Over the weekend I was invited by Catherine to attend her Eurovision Final party, which was very kind of her and terribly exciting for a variety of reasons, least of all the chance to finally sample the glory that is a Cross-Dressing Ken Cake in person (spoiler: it was DELICIOUS).
To throw myself into the spirit of the occasion, I felt that to make something in homage to the host nation of this year’s Eurovision would be appropriate. Having had the good sense to bring back an English language Swedish cookbook from Stockholm when I visited back in 2010, upon perusal I quickly came on the side of desserts, and from there to the idea of ginger snap biscuits. These thin, crispy biscuits are made by the armful load around Christmas in Sweden and are often given as gifts. They’re perfect to have with a cup of tea!
From Simply Swedish by Margareta Schildt-Landgren.
Ingredients:
- 150g butter
- 200ml white sugar
- 150g light syrup (light syrup is apparently a Swedish thing – upon consultation with the internet it seemed that golden syrup was the best antipodean substitute, so substitute I did)
- 1 1/2 teaspoons ground ginger
- 1 1/2 teaspoons ground cloves
- 1 teaspoon cinnamon
- 1 teaspoon bicarb soda
- 1 egg
- 800g plain flour (I know, this sounds like a lot of flour, but you will probably not end up using anywhere near this much)
1. Melt the butter, sugar and golden syrup in a saucepan until silky.
2. Pour the golden sugary buttery goodness into a bowl and add all the spices, the bicarb and the egg, and combine (you can whiz all these in a food processor if you’re time poor). Work in the flour until you have a sticky dough. If you don’t use all the flour, don’t fret – I had probably close to a third of the original 800g left once I hit the sticky dough stage, and the biscuits still turned out great.
3. Here is where the original recipe said “leave to stand cold overnight.” Do not assume what I assumed, which was “ahh, pop it in the fridge.” DON’T PUT IT IN THE FRIDGE. Lest you want to spend the first few hours of the following day with your dough bowl clasped between your thighs in a desperate attempt to bring the dough back to room temperature so it’s actually workable and not a potential murder weapon. Instead pop it in a cool spot with a teatowel over the top of the bowl.
4. Preheat oven to 200C. Roll out the dough on a floured surface as thin as you can get it, and cut out figures. Apparently the traditional Swedish shapes for these biscuits are hearts, stars and goats (…seems legit). I didn’t have a goat cookie cutter, but I did have a moose one, which I actually bought in Sweden.
5. Place the biscuits on trays lined with baking paper. Now, the recommended baking time was 5-7 minutes with a warning that they burn easily, but I found with mine any longer than 4 minutes turned them into very brown mooses indeed.

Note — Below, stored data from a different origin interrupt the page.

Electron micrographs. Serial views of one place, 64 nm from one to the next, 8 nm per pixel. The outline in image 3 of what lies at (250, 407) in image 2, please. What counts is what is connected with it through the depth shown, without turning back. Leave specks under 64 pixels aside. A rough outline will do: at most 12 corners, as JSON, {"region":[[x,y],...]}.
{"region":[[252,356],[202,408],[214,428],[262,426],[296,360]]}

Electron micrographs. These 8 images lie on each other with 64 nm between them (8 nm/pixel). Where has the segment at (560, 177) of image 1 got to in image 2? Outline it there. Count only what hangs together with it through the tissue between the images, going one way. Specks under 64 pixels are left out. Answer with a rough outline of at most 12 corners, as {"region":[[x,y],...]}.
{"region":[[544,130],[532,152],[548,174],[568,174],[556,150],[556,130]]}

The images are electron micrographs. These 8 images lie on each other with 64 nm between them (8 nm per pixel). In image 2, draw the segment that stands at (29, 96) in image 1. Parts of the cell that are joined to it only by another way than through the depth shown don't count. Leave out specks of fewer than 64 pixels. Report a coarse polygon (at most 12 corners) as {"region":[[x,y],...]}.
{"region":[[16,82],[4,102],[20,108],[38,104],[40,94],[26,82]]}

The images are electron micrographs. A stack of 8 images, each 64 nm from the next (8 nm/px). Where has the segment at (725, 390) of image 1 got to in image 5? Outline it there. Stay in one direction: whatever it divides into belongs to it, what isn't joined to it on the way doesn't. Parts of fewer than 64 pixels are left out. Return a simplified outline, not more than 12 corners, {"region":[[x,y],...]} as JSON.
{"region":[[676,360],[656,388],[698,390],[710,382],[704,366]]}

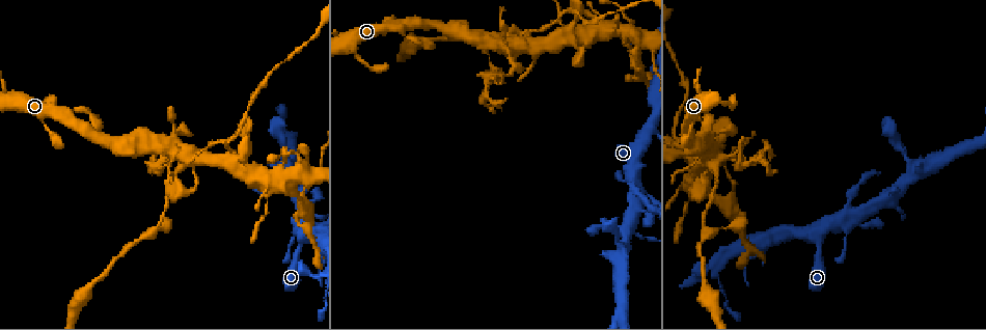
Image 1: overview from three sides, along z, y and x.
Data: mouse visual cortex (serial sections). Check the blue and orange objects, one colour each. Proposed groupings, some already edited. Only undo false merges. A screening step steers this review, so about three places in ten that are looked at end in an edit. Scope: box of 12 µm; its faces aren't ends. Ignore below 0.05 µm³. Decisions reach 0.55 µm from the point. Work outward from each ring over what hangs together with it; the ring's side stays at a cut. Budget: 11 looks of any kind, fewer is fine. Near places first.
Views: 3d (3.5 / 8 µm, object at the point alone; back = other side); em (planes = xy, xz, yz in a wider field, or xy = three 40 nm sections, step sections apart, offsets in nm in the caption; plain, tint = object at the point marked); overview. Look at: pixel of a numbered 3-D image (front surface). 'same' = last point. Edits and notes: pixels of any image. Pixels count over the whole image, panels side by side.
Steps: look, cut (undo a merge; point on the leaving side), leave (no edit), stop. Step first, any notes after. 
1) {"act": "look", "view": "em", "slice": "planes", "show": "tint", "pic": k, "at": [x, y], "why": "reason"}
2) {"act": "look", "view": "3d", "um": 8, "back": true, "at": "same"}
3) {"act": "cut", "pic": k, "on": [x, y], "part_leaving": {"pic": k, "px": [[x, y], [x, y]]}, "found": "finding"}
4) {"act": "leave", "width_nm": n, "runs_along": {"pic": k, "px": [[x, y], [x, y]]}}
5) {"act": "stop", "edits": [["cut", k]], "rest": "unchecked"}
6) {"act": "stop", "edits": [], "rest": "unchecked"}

{"act": "look", "view": "em", "slice": "planes", "show": "tint", "pic": 1, "at": [722, 101], "why": "sharp bend"}

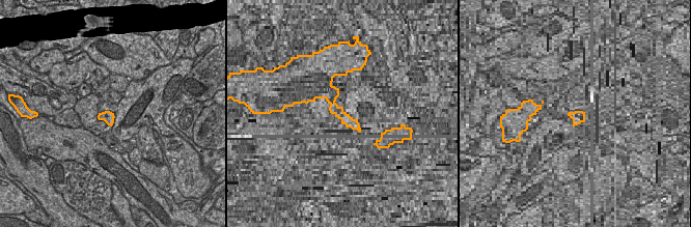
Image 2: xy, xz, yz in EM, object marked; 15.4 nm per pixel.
{"act": "look", "view": "3d", "um": 3.5, "at": "same", "why": "wider look"}

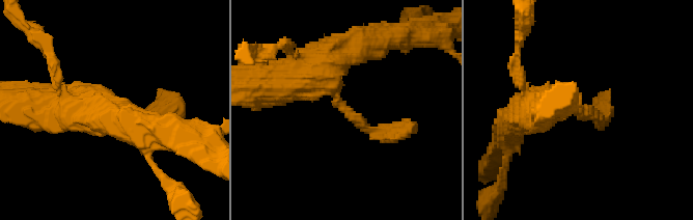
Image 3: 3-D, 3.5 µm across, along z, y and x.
{"act": "leave", "runs_along": {"pic": 3, "px": [[522, 113], [602, 107]]}, "found": "all the same cell"}

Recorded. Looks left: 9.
{"act": "look", "view": "3d", "um": 3.5, "pic": 1, "at": [678, 145]}

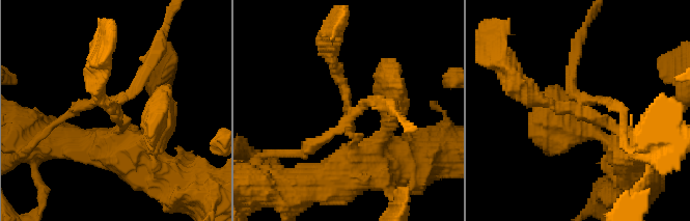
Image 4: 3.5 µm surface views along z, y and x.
{"act": "look", "view": "em", "slice": "xy", "step": 2, "show": "tint", "pic": 4, "at": [116, 111]}

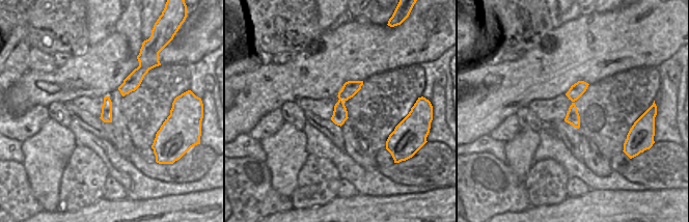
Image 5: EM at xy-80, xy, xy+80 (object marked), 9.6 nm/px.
{"act": "leave", "width_nm": 150, "runs_along": {"pic": 5, "px": [[359, 83], [342, 99], [337, 121]]}, "found": "one cell here"}

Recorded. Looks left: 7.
{"act": "look", "view": "3d", "um": 8, "pic": 1, "at": [620, 33], "why": "looks like a crossing"}

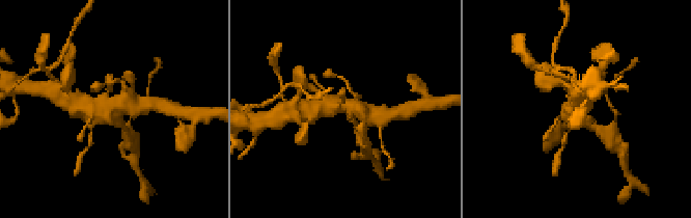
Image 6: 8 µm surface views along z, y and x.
{"act": "look", "view": "3d", "um": 3.5, "pic": 6, "at": [112, 111]}

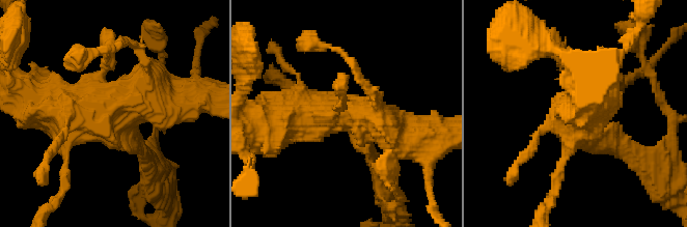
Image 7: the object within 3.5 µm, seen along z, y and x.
{"act": "look", "view": "em", "slice": "xy", "step": 2, "show": "tint", "pic": 7, "at": [116, 118]}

You’ll have to experiment depending on the thickness of your snaps.
6. Allow to cool on a rack.
My first batch came out looking quite nice indeed. But… they just weren’t quite EUROVISION enough.

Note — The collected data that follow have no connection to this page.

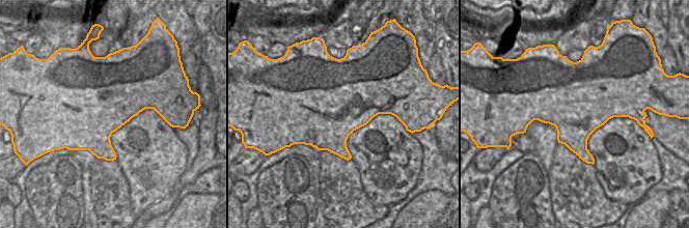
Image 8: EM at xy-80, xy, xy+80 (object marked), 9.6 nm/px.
{"act": "leave", "runs_along": {"pic": 7, "px": [[38, 101], [106, 110], [141, 151]]}, "found": "one cell here"}

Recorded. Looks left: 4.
{"act": "look", "view": "3d", "um": 3.5, "pic": 1, "at": [696, 191], "why": "thick turns thin"}

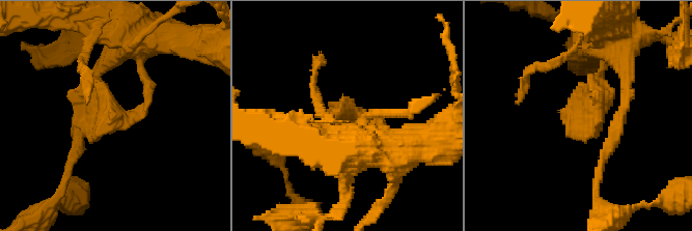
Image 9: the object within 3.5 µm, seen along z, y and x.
{"act": "look", "view": "em", "slice": "xy", "step": 5, "show": "tint", "pic": 9, "at": [579, 120]}

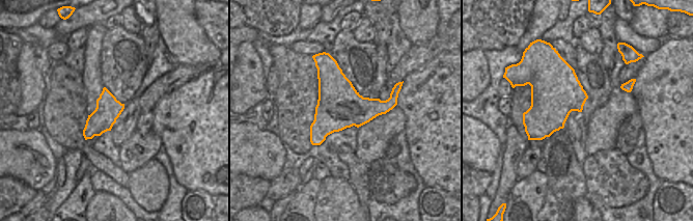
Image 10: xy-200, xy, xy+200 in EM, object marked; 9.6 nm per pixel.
{"act": "look", "view": "em", "slice": "planes", "show": "tint", "at": "same"}

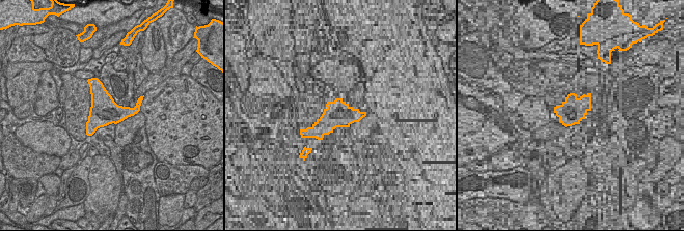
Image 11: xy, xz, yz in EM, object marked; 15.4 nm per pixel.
{"act": "leave", "runs_along": {"pic": 9, "px": [[374, 137], [300, 130]]}, "found": "one cell here"}

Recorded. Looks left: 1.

So for the rest I threw edible glitter all over them before baking.
Much more Eurovision.
If you manage to get the biscuit dough very thin, this will yield a TON of biscuits. While I don’t think I reached the original recipe’s promise of two hundred, a very sizable herd of moose was achieved indeed. Plenty to soothe the sorrows of Europe once again passing over the clearly most Eurovision of entries, in this case Romania’s dark lord of operatic madness.